In this example, we've transformed our data to be compatible with the MailMessage class, which will be used to send emails. This is the adapter pattern in action! There are two layers to it:

  1. We are transforming our data to be compatible with the MailMessage class
  2. The MailMessage class transforming our data to be compatible with the email API

And all of that is done seamlessly without us even knowing about it! We don't have to worry about the email driver or what data it expects. We have to transform our data to be compatible with the MailMessage class, and that's it!

What if we want more drivers? No problem! We can add more methods to our notification class (e.g., toSlack) and transform our data to be compatible with the SlackMessage class. Let's look at the example:

Notification

public function toMail($notifiable)
{
return (new MailMessage)
->line('The introduction to the notification.')
->action('Link button', route('link'));
}
 
public function toSlack($notifiable)
{
return (new SlackMessage)
->content('The introduction to the notification.');
}

This allows us to use the same notification data but push it to different drivers. What the driver accepts doesn't matter, as our Adapter will transform our data to be compatible with it.
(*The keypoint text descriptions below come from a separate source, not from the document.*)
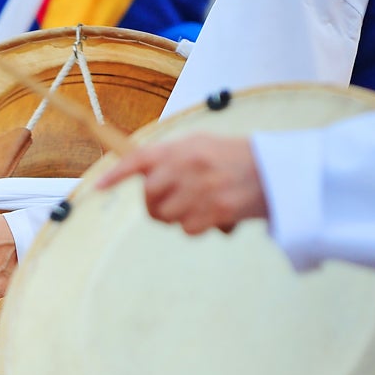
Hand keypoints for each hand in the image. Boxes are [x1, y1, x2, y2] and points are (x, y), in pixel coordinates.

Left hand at [96, 133, 267, 234]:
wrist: (276, 172)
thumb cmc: (235, 159)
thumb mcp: (202, 145)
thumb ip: (171, 157)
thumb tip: (143, 176)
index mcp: (182, 147)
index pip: (139, 159)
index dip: (116, 175)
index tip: (98, 188)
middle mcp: (187, 166)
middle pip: (149, 197)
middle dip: (156, 206)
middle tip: (174, 203)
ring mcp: (200, 189)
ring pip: (167, 216)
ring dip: (180, 217)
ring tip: (202, 206)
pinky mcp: (214, 212)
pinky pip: (188, 229)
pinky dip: (199, 227)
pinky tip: (216, 216)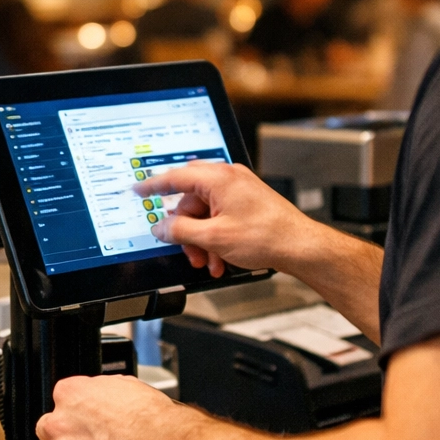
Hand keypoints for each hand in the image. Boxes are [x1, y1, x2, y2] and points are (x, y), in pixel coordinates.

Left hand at [33, 375, 200, 439]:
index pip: (60, 401)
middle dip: (61, 438)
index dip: (74, 414)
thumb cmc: (152, 420)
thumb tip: (102, 396)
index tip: (84, 421)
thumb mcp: (126, 386)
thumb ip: (102, 391)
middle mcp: (59, 423)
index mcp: (71, 394)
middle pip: (45, 430)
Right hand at [134, 162, 316, 277]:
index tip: (138, 190)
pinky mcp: (248, 204)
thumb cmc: (267, 236)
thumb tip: (162, 227)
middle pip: (190, 201)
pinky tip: (220, 259)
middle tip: (185, 248)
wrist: (300, 246)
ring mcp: (239, 191)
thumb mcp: (214, 237)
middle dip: (186, 230)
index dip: (153, 186)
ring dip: (202, 240)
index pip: (175, 177)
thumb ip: (181, 230)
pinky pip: (221, 218)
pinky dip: (216, 238)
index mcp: (218, 178)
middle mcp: (229, 179)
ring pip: (205, 214)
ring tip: (208, 261)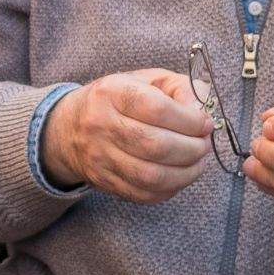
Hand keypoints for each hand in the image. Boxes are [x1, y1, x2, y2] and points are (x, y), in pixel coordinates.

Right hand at [40, 69, 211, 201]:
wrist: (69, 127)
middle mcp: (100, 124)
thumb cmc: (117, 100)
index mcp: (112, 92)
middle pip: (156, 146)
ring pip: (151, 176)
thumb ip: (182, 88)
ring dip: (185, 173)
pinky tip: (179, 175)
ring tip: (196, 162)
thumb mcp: (147, 80)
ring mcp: (99, 157)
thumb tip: (202, 112)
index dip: (190, 120)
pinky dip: (170, 188)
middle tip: (203, 144)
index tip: (204, 123)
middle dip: (192, 148)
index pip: (157, 109)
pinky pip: (144, 194)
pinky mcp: (104, 181)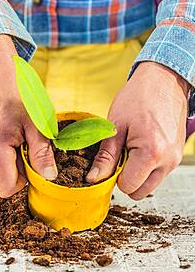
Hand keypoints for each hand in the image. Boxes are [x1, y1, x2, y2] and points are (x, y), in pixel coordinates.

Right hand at [0, 35, 56, 197]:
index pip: (7, 188)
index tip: (37, 164)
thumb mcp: (36, 120)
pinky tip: (13, 134)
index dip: (26, 182)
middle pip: (2, 182)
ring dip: (13, 163)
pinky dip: (5, 154)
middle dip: (21, 172)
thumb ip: (41, 151)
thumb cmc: (15, 89)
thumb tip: (49, 177)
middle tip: (32, 147)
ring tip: (22, 138)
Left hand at [86, 62, 188, 199]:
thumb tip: (93, 179)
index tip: (112, 158)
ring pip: (150, 184)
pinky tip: (142, 145)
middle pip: (140, 191)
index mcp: (151, 153)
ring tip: (132, 146)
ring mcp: (175, 158)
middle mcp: (168, 161)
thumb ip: (105, 157)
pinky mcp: (178, 154)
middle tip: (121, 152)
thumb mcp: (115, 126)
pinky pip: (159, 172)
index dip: (114, 175)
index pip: (128, 186)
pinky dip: (147, 166)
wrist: (164, 80)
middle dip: (126, 177)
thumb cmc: (139, 97)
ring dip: (138, 173)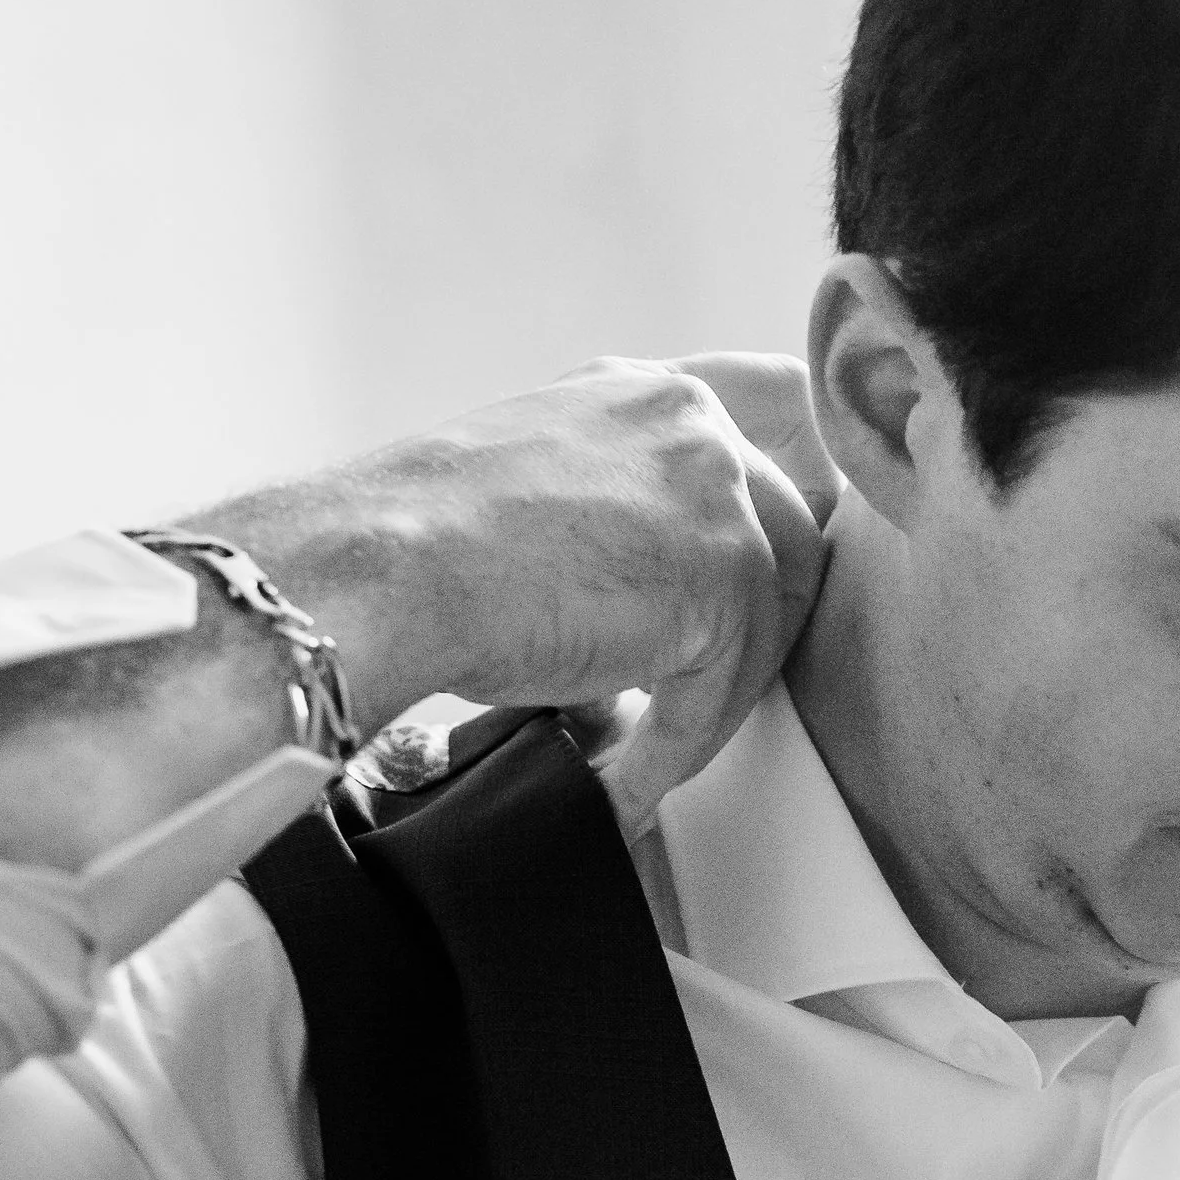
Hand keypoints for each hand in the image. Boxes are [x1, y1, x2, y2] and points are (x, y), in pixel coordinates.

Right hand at [203, 354, 839, 838]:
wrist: (380, 568)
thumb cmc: (417, 542)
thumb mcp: (543, 490)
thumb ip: (624, 515)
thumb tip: (661, 612)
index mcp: (650, 392)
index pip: (779, 408)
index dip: (800, 483)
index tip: (795, 542)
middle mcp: (696, 424)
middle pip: (797, 534)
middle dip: (761, 623)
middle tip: (703, 692)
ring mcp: (720, 494)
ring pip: (766, 622)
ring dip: (708, 701)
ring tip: (638, 755)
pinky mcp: (726, 577)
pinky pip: (719, 691)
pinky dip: (670, 752)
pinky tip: (620, 788)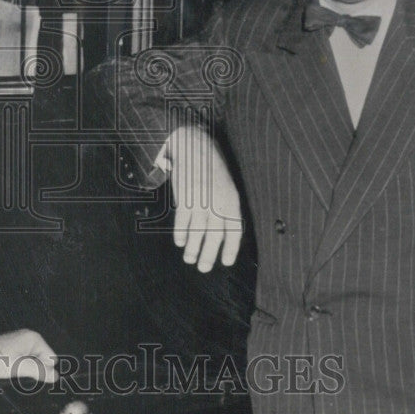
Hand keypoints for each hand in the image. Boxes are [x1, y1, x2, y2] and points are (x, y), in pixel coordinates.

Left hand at [0, 329, 58, 383]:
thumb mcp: (18, 367)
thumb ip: (38, 371)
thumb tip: (55, 376)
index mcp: (34, 339)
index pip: (51, 359)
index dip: (42, 369)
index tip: (27, 372)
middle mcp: (30, 338)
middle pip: (43, 360)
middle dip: (34, 369)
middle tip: (18, 371)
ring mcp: (22, 342)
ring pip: (34, 362)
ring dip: (26, 369)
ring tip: (13, 370)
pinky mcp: (15, 348)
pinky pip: (26, 360)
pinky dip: (20, 367)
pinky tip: (10, 368)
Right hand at [165, 125, 242, 271]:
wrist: (194, 145)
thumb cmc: (211, 166)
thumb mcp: (226, 184)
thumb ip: (225, 206)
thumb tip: (223, 231)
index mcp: (232, 200)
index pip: (234, 231)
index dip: (230, 249)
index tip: (225, 262)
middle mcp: (217, 202)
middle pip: (215, 236)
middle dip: (208, 255)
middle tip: (203, 268)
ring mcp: (200, 201)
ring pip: (197, 233)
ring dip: (192, 249)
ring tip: (189, 259)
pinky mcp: (184, 197)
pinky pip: (182, 222)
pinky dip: (180, 235)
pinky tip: (180, 242)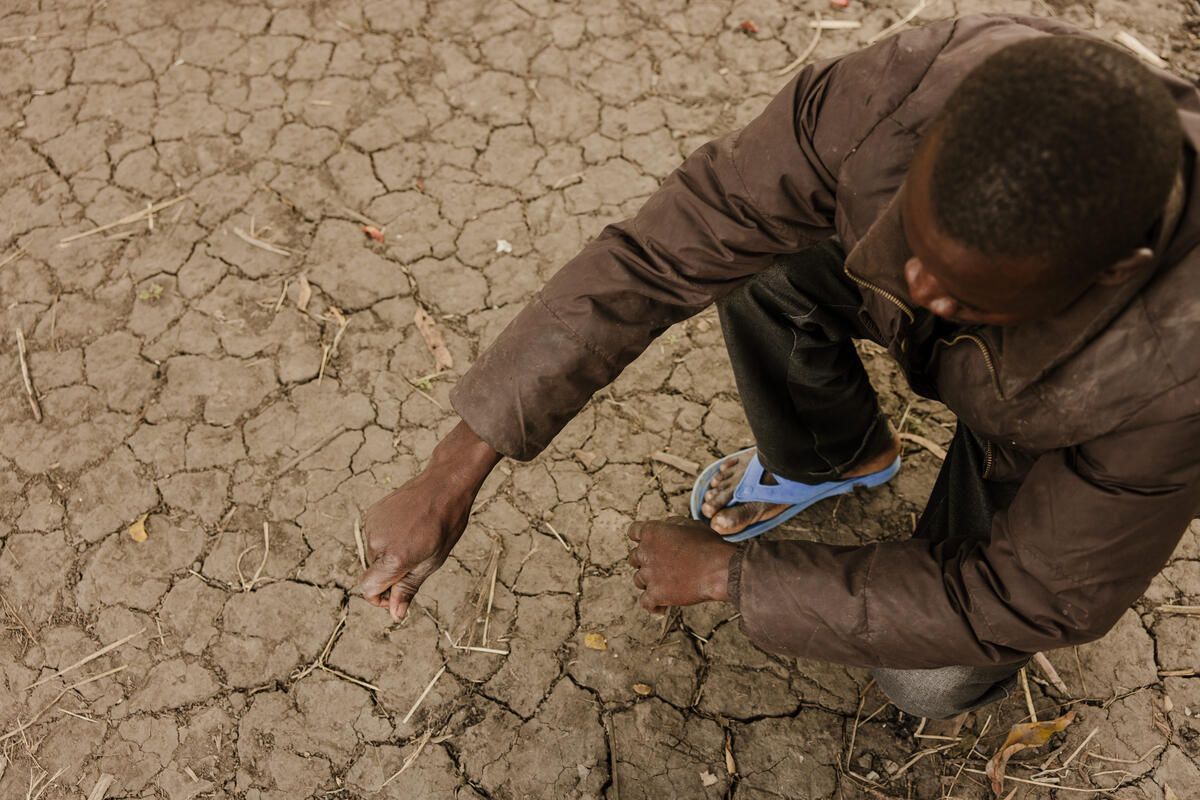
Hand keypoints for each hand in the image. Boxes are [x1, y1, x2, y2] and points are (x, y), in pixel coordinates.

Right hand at [359, 421, 500, 620]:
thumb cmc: (445, 526)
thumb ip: (408, 589)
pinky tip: (407, 526)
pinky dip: (387, 538)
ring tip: (415, 538)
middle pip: (373, 572)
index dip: (379, 598)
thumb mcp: (431, 562)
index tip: (395, 595)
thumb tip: (395, 615)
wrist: (444, 485)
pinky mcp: (372, 513)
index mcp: (393, 558)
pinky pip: (374, 535)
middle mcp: (376, 542)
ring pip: (374, 554)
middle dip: (390, 573)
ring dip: (389, 554)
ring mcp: (372, 525)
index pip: (368, 589)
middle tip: (418, 557)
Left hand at [627, 516, 735, 613]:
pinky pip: (645, 602)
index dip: (639, 538)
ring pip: (638, 580)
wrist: (719, 569)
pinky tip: (662, 606)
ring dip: (648, 582)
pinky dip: (652, 605)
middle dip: (644, 561)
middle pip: (633, 558)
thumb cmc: (709, 546)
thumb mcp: (692, 526)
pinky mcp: (655, 594)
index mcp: (652, 532)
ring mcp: (649, 575)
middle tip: (660, 566)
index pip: (633, 531)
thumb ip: (675, 523)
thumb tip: (667, 521)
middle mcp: (645, 552)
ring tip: (664, 585)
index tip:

Filesystem - Another Adapter

Another example of the Adapter pattern in Laravel is the Filesystem. Without changing our code, we can use the same code to interact with different filesystems (e.g., local, S3, etc.). Let's look at the example:

Storage::disk('local')->put('file.txt', 'Contents');
Storage::disk('s3')->put('file.txt', 'Contents');

This looks very similar to the Notifications, where we tell the Adapter what driver we want to use, and it will transform our data to be compatible with it.

For example, the local driver will work with local files. But if we switch to the s3 driver, it will use a different (usually remote) filesystem. Let's look at the code:

Illuminate/Filesystem/FilesystemAdapter.php

/**
* Get the URL for the file at the given path.
*
* @param string $path
* @return string
*
* @throws \RuntimeException
*/
public function url($path)
{
if (isset($this->config['prefix'])) {
$path = $this->concatPathToUrl($this->config['prefix'], $path);
}
 
$adapter = $this->adapter;
 
if (method_exists($adapter, 'getUrl')) {
return $adapter->getUrl($path);
} elseif (method_exists($this->driver, 'getUrl')) {
return $this->driver->getUrl($path);
} elseif ($adapter instanceof FtpAdapter || $adapter instanceof SftpAdapter) {
return $this->getFtpUrl($path);
} elseif ($adapter instanceof LocalAdapter) {
return $this->getLocalUrl($path);
} else {
throw new RuntimeException('This driver does not support retrieving URLs.');
}
}

This allows us to use the same code, but the Adapter will transform our data to be compatible with the driver we want to use. This is the Adapter pattern in action!